[DATA PROVIDED]
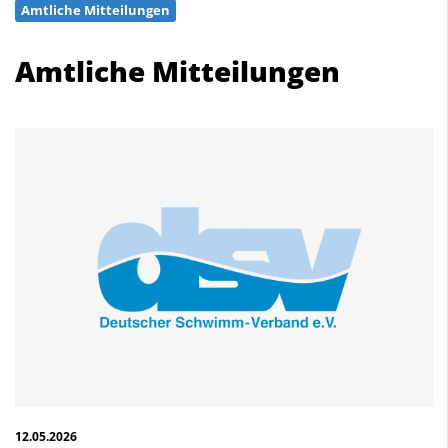
Amtliche Mitteilungen
Schwimmen
Freiwasserschwimmen
Amtliche Mitteilungen
Wasserspringen
Wasserball
Synchronschwimmen
Masterssport
Kontakt
Deutscher Schwimm-Verband e.V.
Korbacher Straße 93
D-34132 Kassel
Fax: +49 561 94083-15
info@dsv.de
12.05.2026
[/DATA PROVIDED]
-- TASK OBJECTIVE --
Could you extract every line of text read from the records and copy each one verbatim, leaving the pictures out?

-- RESULT FOR THIS TASK --
Amtliche Mitteilungen
Schwimmen
Freiwasserschwimmen
Amtliche Mitteilungen
Wasserspringen
Wasserball
Synchronschwimmen
Masterssport
Kontakt
Deutscher Schwimm-Verband e.V.
Korbacher Straße 93
D-34132 Kassel
Fax: +49 561 94083-15
info@dsv.de
12.05.2026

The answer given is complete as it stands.